Pediatric Case Challenge: Alarming Symptoms in a Toddler Who Had Myocarditis and Recently Immigrated

Shah Azmoon, MD; Matthew Budoff, MD; David Atkinson, MD

Disclosures

January 17, 2023

Discussion

The images provided demonstrate a left main coronary artery arising anomalously from the PA, a condition referred to as Bland-White-Garland syndrome or anomalous left coronary artery originating from the PA (ALCAPA), and a significantly dilated left ventricle (Figure 1, Figure 3).[1]

Figure 1

Figure 3

Coronary arteries originating anomalously from the PA have been documented as far back as the 1800s.[2,3] Although most coronary artery anomalies arise from the aorta, less than 0.4% of patients with congenital cardiac anomalies have coronary vessels that originate from the PA (approximately 1 in 300,000 live births in the United States).[4]

Coronary vessel formation begins at approximately 32 days' gestation. Abnormal division of the conotruncus into the aorta and PA or abnormal involution and persistence of an endothelial bud on a pulmonary sinus may lead to an aberrant connection to the developing coronary artery. In 1933, Bland, White, and Garland diagnosed the syndrome of early progressive heart failure associated with anomalous origin of the coronary arteries arising from the PA in a 3-month-old child at autopsy.[5] The anomaly is most often a single left coronary artery rather than a right coronary artery. In some instances, the left circumflex artery and the left anterior descending artery may also have separate origins from the PA.[6]

Although the clinical presentation may vary depending on the coronary artery involved, as well as its size and distribution, in most cases significant hemodynamic compromise is present, with ensuing myocardial ischemia and progressive ischemic cardiomyopathy. If left untreated, mortality has been reported to be as high as 90% within the first year of life.[6] Prompt diagnosis and treatment are necessary in cases in which both the left and right coronary arteries arise from the PA (a less common variant of Bland-White-Garland syndrome) because the condition is not compatible with survival.

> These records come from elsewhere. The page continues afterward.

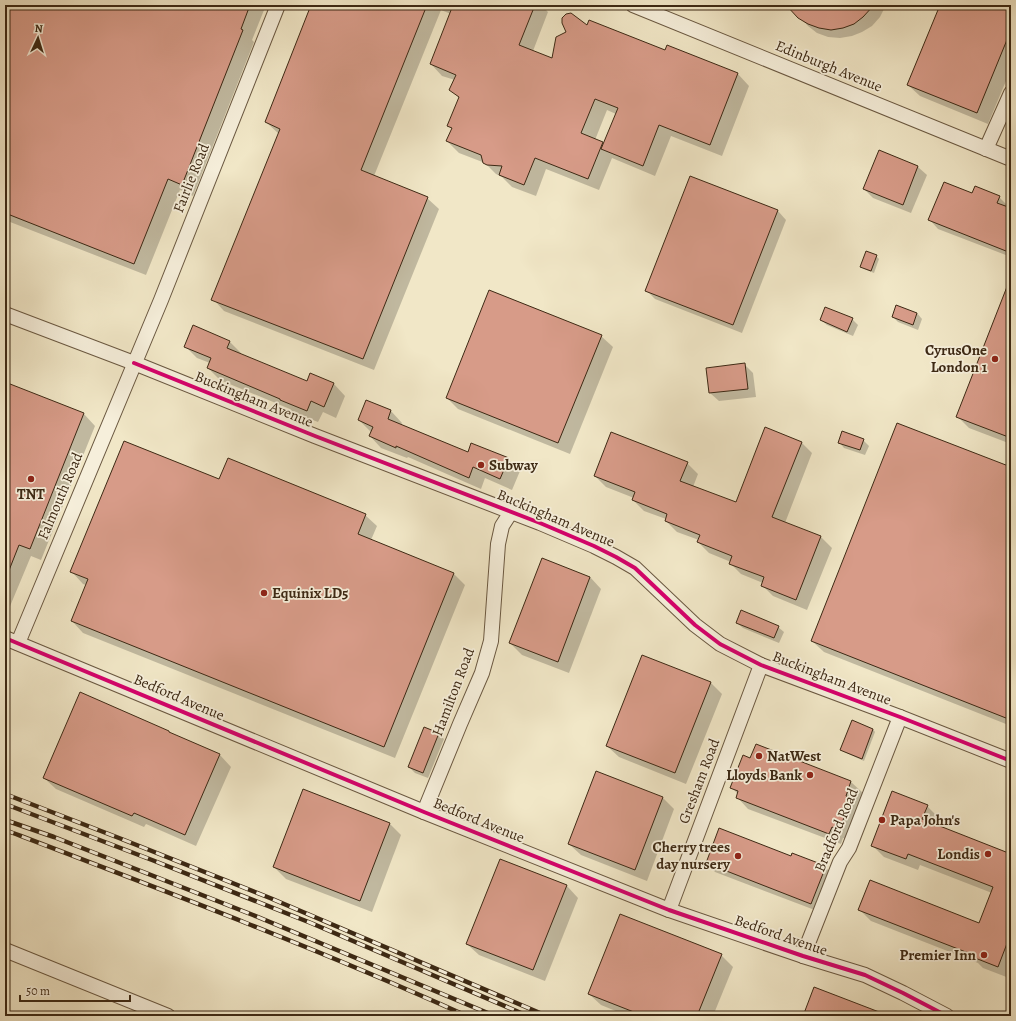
<svg xmlns="http://www.w3.org/2000/svg" width="1016" height="1021" font-family="Alegreya,serif">
	<style>
		.shadow { fill: #0003; fill-rule: evenodd }
		.building { fill: #d79b88; stroke: #3d2914 }
		.lines { fill: none; stroke-linecap: round; stroke-linejoin: round }
		.minor-casing { stroke: #6a5841; stroke-width: 16 }
		.minor { stroke: #f6efdb; stroke-width: 14 }
		.rail-casing { stroke: #3d2914; stroke-width: 4.5 }
		.rail { stroke: #f6efdb; stroke-width: 3; stroke-dasharray: 9; stroke-linecap: butt }
		.cycleway-casing { stroke: #f6efdb; stroke-width: 6 }
		.cycleway { stroke: #d6006c; stroke-width: 4 }
		.poi-dot { fill: #8f2418; stroke: #f6efdb; stroke-width: 1.5 }
		.labels { text-anchor: middle; stroke-width: 3.5; stroke-linejoin: round; paint-order: stroke }
		.street-label { font-size: 15px; fill: #3d2914; stroke: #f6efdb }
		.poi-label { font-size: 15px; font-weight: bold; fill: #3d2914; stroke: #f6efdb; text-anchor: end }
	</style>
	<rect width="100%" height="100%" fill="#f1e7c7"/>
	<filter id="stains"><feTurbulence type="fractalNoise" baseFrequency=".005" numOctaves="4"/><feColorMatrix values="0 0 0 0 .2 0 0 0 0 .09 0 0 0 0 .02 0 0 0 .5 -.17"/></filter>
	<radialGradient id="worn" r=".72"><stop offset=".6" stop-color="#630" stop-opacity="0"/><stop offset="1" stop-color="#630" stop-opacity=".3"/></radialGradient>
	<g class="shadow">
		<polygon points="5,5 266,5 252,40 254,42 193,196 180,190 146,275 5,220"/>
		<path d="M312 5H541L548 12 533 51 553 59 588 27 666 52 667 47 738 74 749 86 722 156 671 136 655 176 612 158 599 190 546 169 536 196 512 187 502 177 496 174 485 163 459 153 447 141 452 129 448 126 459 98 451 89 455 80 442 76 431 64 451 14 441 10 374 176 427 198 439 209 374 370 224 311 213 299 279 134 266 122ZM607 110 616 114 604 144 595 140Z"/>
		<polygon points="789,5 886,5 880,17 872,26 862,32 852,36 840,38 828,37 817,33 808,26"/>
		<polygon points="941,5 1004,5 1011,8 1011,69 988,124 920,96 908,85"/>
		<polygon points="880,151 918,167 927,175 911,213 873,198 864,189"/>
		<polygon points="691,177 778,211 786,220 742,333 655,299 646,290"/>
		<polygon points="973,194 999,197 1008,206 1007,208 1011,209 1011,257 938,229 930,220"/>
		<polygon points="876,256 879,259 874,273 864,269 861,266"/>
		<polygon points="1011,302 1011,444 969,428 957,416"/>
		<polygon points="917,313 922,319 918,330 898,322 893,317"/>
		<polygon points="852,319 858,325 853,336 827,325 821,320"/>
		<polygon points="601,336 613,347 570,454 458,409 447,398"/>
		<polygon points="230,342 241,353 241,355 308,383 311,375 334,384 345,396 336,418 323,412 318,422 292,412 290,409 220,380 208,368 210,363 197,358 185,346"/>
		<polygon points="744,364 753,373 756,397 719,401 710,393"/>
		<polygon points="5,383 84,414 95,426 41,560 31,556 8,611 5,610"/>
		<polygon points="367,401 391,411 402,423 401,426 468,454 508,459 520,471 512,490 485,478 481,489 408,457 407,458 381,448 370,436 371,432 359,420"/>
		<polygon points="863,440 869,446 865,455 844,448 839,442"/>
		<polygon points="801,442 812,453 785,523 821,537 832,548 807,610 773,596 762,585 763,583 741,574 730,563 731,562 709,553 698,542 699,540 677,532 666,521 666,519 644,511 633,500 634,498 606,487 595,476 687,463 698,474 693,487 736,504"/>
		<polygon points="1011,468 1011,726 824,652 812,641"/>
		<polygon points="220,481 365,515 377,526 371,540 454,574 465,585 395,758 83,633 72,621 86,585 83,584 72,572"/>
		<polygon points="590,577 601,589 569,673 522,655 510,643"/>
		<polygon points="737,623 778,627 784,632 779,643 743,628"/>
		<polygon points="710,682 722,694 686,784 619,757 607,746"/>
		<polygon points="852,721 873,729 875,732 864,761 844,752 841,750"/>
		<polygon points="169,732 172,735 220,755 231,767 196,846 146,824 144,827 56,789 44,778"/>
		<polygon points="438,734 444,739 428,778 415,773 409,767"/>
		<polygon points="756,745 851,782 863,793 858,806 863,811 851,841 843,838 841,844 748,809 737,797 738,794 732,788 751,759"/>
		<polygon points="597,772 663,798 674,809 647,881 581,855 569,844"/>
		<polygon points="927,806 939,818 936,826 1011,855 1011,974 1009,978 983,968 978,963 871,921 859,909 980,924 992,893 920,865 918,870 884,857 872,845"/>
		<polygon points="390,824 401,835 372,912 286,879 274,867"/>
		<polygon points="792,857 825,867 834,876 820,912 715,872 707,863"/>
		<polygon points="567,886 578,898 545,981 479,955 467,944"/>
		<polygon points="721,955 733,967 713,1016 628,1016 601,1005 589,994"/>
	</g>
	<g class="building">
		<polygon points="5,5 250,5 241,29 243,30 182,185 168,179 134,264 5,213"/>
		<polygon points="311,5 427,5 361,170 428,197 363,359 211,300 280,129 265,122"/>
		<polygon points="453,5 535,5 519,45 552,58 556,37 566,32 562,23 562,18 566,14 571,13 587,25 589,20 665,50 667,45 738,73 710,145 659,125 643,166 601,149 618,108 595,99 581,133 603,142 588,179 535,158 524,185 499,175 502,166 487,165 483,163 481,155 446,141 452,128 447,126 459,97 449,90 456,75 430,64"/>
		<polygon points="786,5 874,5 863,17 854,24 843,28 831,30 819,28 808,24 798,18"/>
		<polygon points="940,5 1006,5 1011,7 1011,30 977,113 907,85"/>
		<polygon points="879,150 918,166 903,205 863,189"/>
		<polygon points="690,176 778,210 733,325 645,291"/>
		<polygon points="944,182 972,193 975,186 1000,196 997,203 1011,208 1011,253 928,220"/>
		<polygon points="866,251 877,255 871,271 860,267"/>
		<polygon points="1010,279 1011,279 1011,438 956,417"/>
		<polygon points="489,290 602,335 558,443 446,398"/>
		<polygon points="896,305 917,313 913,325 892,317"/>
		<polygon points="825,307 853,318 847,332 820,320"/>
		<polygon points="193,325 230,341 227,348 307,381 310,373 334,383 324,407 311,401 307,411 280,400 280,399 207,368 211,358 184,347"/>
		<polygon points="745,363 748,389 709,393 706,368"/>
		<polygon points="5,382 84,413 30,549 19,545 6,578"/>
		<polygon points="366,400 391,410 388,419 468,452 471,443 509,458 500,479 473,467 469,478 396,446 396,448 369,436 373,427 358,420"/>
		<polygon points="897,423 1011,467 1011,720 811,641"/>
		<polygon points="765,427 802,442 772,517 821,536 796,600 761,586 764,577 729,564 732,556 697,542 700,535 665,521 667,514 632,500 635,492 594,476 611,432 688,462 680,481 736,502"/>
		<polygon points="842,431 864,439 860,450 838,443"/>
		<polygon points="124,441 219,479 228,458 366,514 358,534 454,573 384,747 71,621 88,579 70,572"/>
		<polygon points="542,558 590,577 558,662 509,643"/>
		<polygon points="741,610 779,626 774,638 736,623"/>
		<polygon points="642,655 711,682 675,773 606,746"/>
		<polygon points="80,692 169,731 169,732 220,754 185,835 134,813 132,816 43,778"/>
		<polygon points="852,720 873,729 862,759 840,750"/>
		<polygon points="424,727 439,733 423,773 408,767"/>
		<polygon points="756,744 851,781 846,796 852,798 839,830 832,827 829,834 736,798 738,791 730,788 743,755 750,758"/>
		<polygon points="596,771 663,797 635,870 568,844"/>
		<polygon points="303,789 390,823 360,901 273,867"/>
		<polygon points="892,791 928,805 922,819 1011,854 1011,933 998,967 970,956 971,954 858,910 870,880 979,923 993,887 908,854 906,859 871,846"/>
		<polygon points="719,828 791,856 792,853 826,866 811,904 706,863"/>
		<polygon points="500,859 567,885 533,970 466,944"/>
		<polygon points="620,914 722,954 697,1016 644,1016 588,994"/>
		<polygon points="814,987 887,1015 887,1016 803,1016"/>
	</g>
	<g class="lines">
		<defs>
			<g id="minor">
				<polyline points="633,5 1011,159"/>
				<polyline points="986,149 1011,93"/>
				<polyline points="5,314 134,363 315,436 540,523 594,546 616,557 635,568 695,625 720,644 761,665 900,717 1011,761"/>
				<polyline points="5,638 424,812 669,910 803,956 865,975 903,993 947,1016"/>
				<polyline points="18,643 161,300 278,5"/>
				<polyline points="424,812 460,724 482,673 491,641 498,544 502,526 511,512"/>
				<polyline points="669,910 761,665"/>
				<polyline points="5,950 168,1016"/>
				<polyline points="803,956 840,862 849,848 900,717"/>
			</g>
		</defs>
		<use href="#minor" class="minor-casing"/>
		<use href="#minor" class="minor"/>
		<defs>
			<g id="rail">
				<polyline points="5,794 119,838 270,898 547,1016"/>
				<polyline points="5,804 152,860 311,923 528,1016"/>
				<polyline points="5,820 54,837 253,915 495,1016"/>
				<path d="M5 830C160 889 316 948 467 1016"/>
			</g>
		</defs>
		<use href="#rail" class="rail-casing"/>
		<use href="#rail" class="rail"/>
		<defs>
			<g id="cycleway">
				<polyline points="134,363 315,436 540,523 594,546 616,557 635,568 695,625 720,644 761,665 900,717 1011,761"/>
				<polyline points="5,638 424,812 669,910 803,956 865,975 903,993 947,1016"/>
			</g>
		</defs>
		<use href="#cycleway" class="cycleway-casing"/>
		<use href="#cycleway" class="cycleway"/>
	</g>
	<g class="poi-dot">
		<circle cx="995" cy="359" r="4"/>
		<circle cx="481" cy="465" r="4"/>
		<circle cx="31" cy="479" r="4"/>
		<circle cx="264" cy="593" r="4"/>
		<circle cx="759" cy="756" r="4"/>
		<circle cx="810" cy="775" r="4"/>
		<circle cx="882" cy="820" r="4"/>
		<circle cx="988" cy="854" r="4"/>
		<circle cx="738" cy="856" r="4"/>
		<circle cx="984" cy="955" r="4"/>
	</g>
	<g class="labels">
		<g class="street-label">
			<text transform="translate(829 66) rotate(22)" y="5">Edinburgh Avenue</text>
			<text transform="translate(191 178) rotate(-68)" y="5">Fairlie Road</text>
			<text transform="translate(254 399) rotate(22)" y="5">Buckingham Avenue</text>
			<text transform="translate(60 496) rotate(-67)" y="5">Falmouth Road</text>
			<text transform="translate(556 518) rotate(23)" y="5">Buckingham Avenue</text>
			<text transform="translate(832 678) rotate(21)" y="5">Buckingham Avenue</text>
			<text transform="translate(453 692) rotate(-69)" y="5">Hamilton Road</text>
			<text transform="translate(179 697) rotate(23)" y="5">Bedford Avenue</text>
			<text transform="translate(699 781) rotate(-69)" y="5">Gresham Road</text>
			<text transform="translate(479 820) rotate(22)" y="5">Bedford Avenue</text>
			<text transform="translate(836 830) rotate(-67)" y="5">Bradford Road</text>
			<text transform="translate(781 935) rotate(19)" y="5">Bedford Avenue</text>
		</g>
		<g class="poi-label">
			<text x="987" y="355">CyrusOne<tspan x="987" dy="17">London 1</tspan></text>
			<text x="489" y="470" text-anchor="start">Subway</text>
			<text x="31" y="499" text-anchor="middle">TNT</text>
			<text x="272" y="598" text-anchor="start">Equinix LD5</text>
			<text x="767" y="761" text-anchor="start">NatWest</text>
			<text x="802" y="780">Lloyds Bank</text>
			<text x="890" y="825" text-anchor="start">Papa John's</text>
			<text x="730" y="852">Cherry trees<tspan x="730" dy="17">day nursery</tspan></text>
			<text x="980" y="859">Londis</text>
			<text x="976" y="960">Premier Inn</text>
		</g>
	</g>
	<rect width="1016" height="1021" fill="none" stroke="#f1e7c7" stroke-width="20"/>
	<rect x="6" y="6" width="1004" height="1009" fill="none" stroke="#3d2914" stroke-width="2"/>
	<rect x="10" y="10" width="996" height="1001" fill="none" stroke="#3d2914"/>
	<g transform="translate(38 38) rotate(4)" stroke="#f6efdb" stroke-width="3" paint-order="stroke">
	<path d="M0-3L7 15L0 10L-7 15Z" fill="#3d2914"/>
	<text y="-6" font-size="11" font-weight="bold" text-anchor="middle" fill="#3d2914">N</text>
	</g>
	<path d="M20 995v6h110v-6" fill="none" stroke="#3d2914" stroke-width="2"/>
	<text x="26" y="995" font-size="12" fill="#3d2914" stroke="#f6efdb" stroke-width="3" paint-order="stroke">50 m</text>
	<rect width="100%" height="100%" filter="url(#stains)"/>
	<rect width="100%" height="100%" fill="url(#worn)"/>
</svg>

The symptoms of angina in an infant may include feeding intolerance, irritability or respiratory distress when crying, diaphoresis, pallor, failure to thrive, and even shock. Early symptoms may temporarily be masked by the presence of large collateral vessels. Rarely, the onset of symptoms in children may include precordial pain, dyspnea and tachypnea, shortness of breath, exertional chest pain, syncope, and even sudden cardiac death. Upon the normalization of physiologically elevated neonatal pulmonary vascular resistance in the first 4-6 weeks of infancy, the low perfusion pressures and low oxygen saturation characteristic of the PA lead to myocardial ischemia and progressive cardiomyopathy.

Demand ischemia caused by anomalous coronary arteries from the PA is not noted prenatally because the parallel circulatory system provides relatively equivalent oxygen concentrations and pressures between the aorta and main PA through the patent ductus arteriosus (PDA). With the formation of a collateral blood supply between the right and left coronary systems, the symptom onset may be delayed; however, coronary steal phenomenon may occur as a result of the higher-pressure collateral vessels and retrograde flow into the PA from the anomalous coronary artery, should collaterals arise from normal coronary arteries. [7] If left untreated, coronary steal will exacerbate the symptoms of heart failure and accelerate the complications associated with ischemia, cardiomyopathy, and pulmonary hypertension.